Which country is the ‘hoodlum’?By Isabel Escoda |Philippine Daily Inquirer
Was that Beijing blogger who labeled the Philippines “a hoodlum country” serious when he urged his government to “use force” to settle the territorial dispute in the South China Sea? And wasn’t Manila entertainer Jim Paredes being facetious in saying that Filipinos should claim Hong Kong’s Statue Square?
Do the overheated exchanges between the two countries’ bloggers border on the infantile? Are Chinoy media commentators and Pinoy columnists overdoing the threats and pontification? Why did I think of a Marx Brothers scenario when the Philippines yanked out the Chinese flag that had been planted on the Spratly Islands some months ago? Isn’t the wrangling over a bunch of shoals (defined in the dictionary as sandbars) a fatuous tit-for-tat game? Isn’t it reminiscent of that kid’s game where one person slaps a hand over the back of his opponent’s hand while the other slaps his over it, with the hand-over-hand slapping continuing until one party tires?
Did announcer He Jia of state-run CCTV in Beijing, who declared early this month that “We all know that the Philippines is China’s inherent territory,” misspeak on purpose, or was she parroting the claim by Chinese officials that the islands in question are “an indisputable part of China’s sovereignty and territorial integrity”? Did her muted apology evaporate into space?
Did Beijing’s pronouncement that China is “prepared to respond to any escalation if Manila engages in more provocations” confirm suspicions among Pinay helpers in Hong Kong that they’re gradually being eased out because more Indonesian women are now being hired as servants in the territory?
Will Hong Kongers and mainland Chinese fulminate forever over President Aquino’s refusal to apologize for the deaths of eight Hong Kong tourists during the 2010 bus hijacking at Rizal Park? Was that a reverberating raspberry response across the sea to his admission that “things could have been handled better”? Are there really “bacteria problems” in Philippine fruit, as Beijing’s quarantine department claims, which is why they’ve stopped banana imports?
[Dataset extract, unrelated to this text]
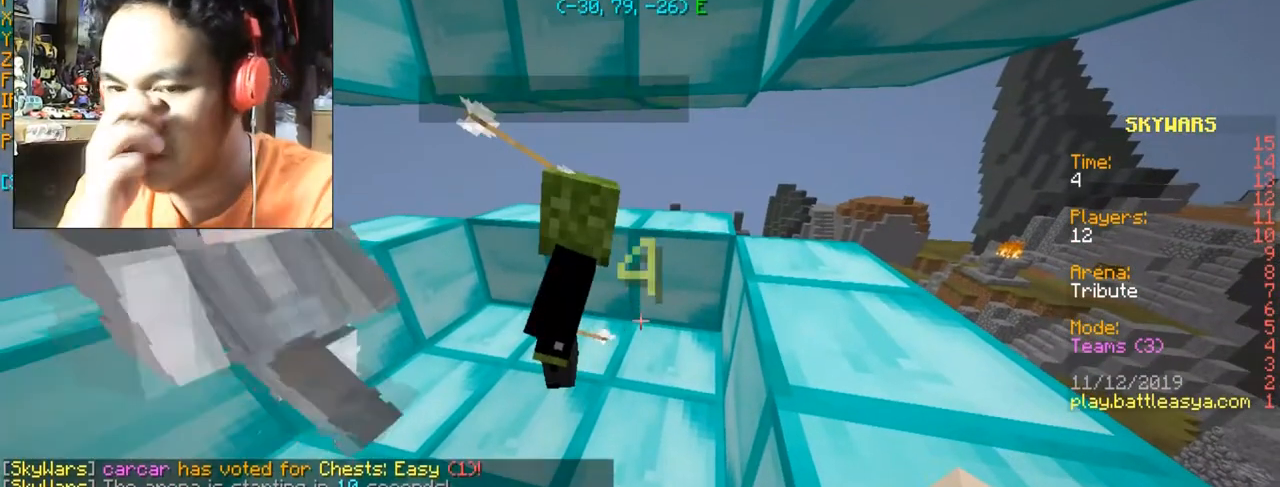
{"keys": [], "mouse": [], "events": []}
Isn’t this territorial imbroglio somewhat reminiscent of the war Britain waged against Argentina over the Falkland Islands in 1982, when Prime Minister Margaret Thatcher sent her country’s mighty fleet to crush the Latinos? Was Thatcher in the wrong because the Falkland Islands are right next door to Argentina, with Britain half a continent away? Or was that formidable prime minister right in that all of the Falklands’ inhabitants said they preferred to remain British? Wasn’t there a joke then about that war being like a squabble between two bald men fighting over a comb?
Now that Manila commentators are using “West Philippine Sea” instead of South China Sea, can China be stopped from altering its maps? While it’s obvious that the Scarborough Shoal lies just to the left of Luzon and the Spratly Islands are right next door to Palawan (and closer to Vietnam than to China), where is the United Nations’ Law of the Sea now that it’s needed? Does the wrangling just boil down to the possibility of finding oil in the disputed areas?
Is anyone concerned that the Philippine Navy is puny compared to China’s? Aren’t most of our ships and military hardware second-hand stuff, courtesy of the US government? Is the Pinoy dream of being a plucky David to China’s greedy giant realistic?
Wasn’t it another Chinese blogger who said that if every Chinese person spat, the Philippines would drown? Didn’t that remind me of finding, when I first came to Hong Kong in the early 1980s, the locals spitting everywhere? Didn’t the British colony then seem like one big spittoon? Wasn’t it the late writer Anthony Burgess who described hawking and spitting as “the national sound” made by overseas Chinese?
Didn’t my late mother tell us stories about her Chinoy lolo who washed up in Tayabas from impoverished Amoy, cut off his queue, changed his name to Samson and learned to speak Spanish? Didn’t he do well by marrying a savvy Pinay, setting up a business and producing 10 children—one of them my grandmother who spoke and sang beautiful Spanish?
Will the verbal assaults keep ricocheting across the ocean while politicians on both sides ignore more pressing problems on land? Is the issue more about human perversity than nationalist pride? Who knows?
Isabel Escoda is a freelance journalist based in Hong Kong.